MATERIAL FOR THIS TASK START
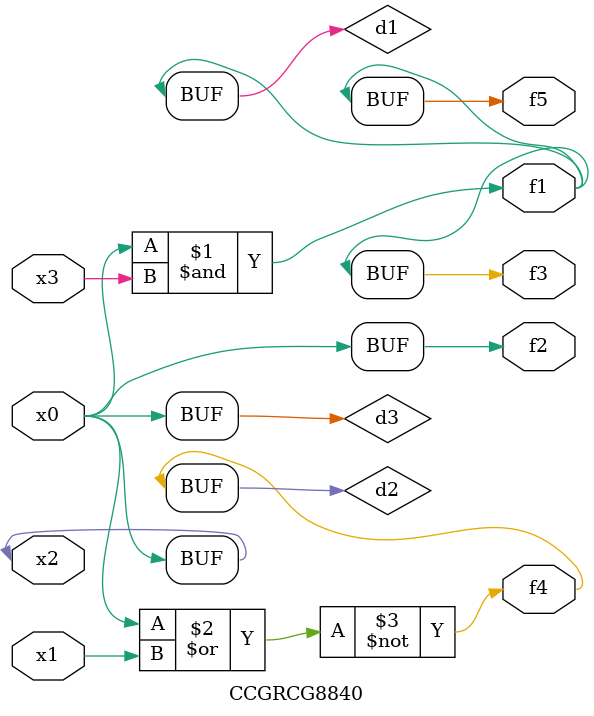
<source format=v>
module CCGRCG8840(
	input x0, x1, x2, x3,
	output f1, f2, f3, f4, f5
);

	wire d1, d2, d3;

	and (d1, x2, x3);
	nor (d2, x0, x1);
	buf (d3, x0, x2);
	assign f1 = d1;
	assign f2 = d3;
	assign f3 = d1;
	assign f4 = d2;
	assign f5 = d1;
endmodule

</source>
MATERIAL FOR THIS TASK END
> WORK ORDER
Count the lines of the entries above that contain the word "assign" and give only the number.

> ANSWER SECTION
5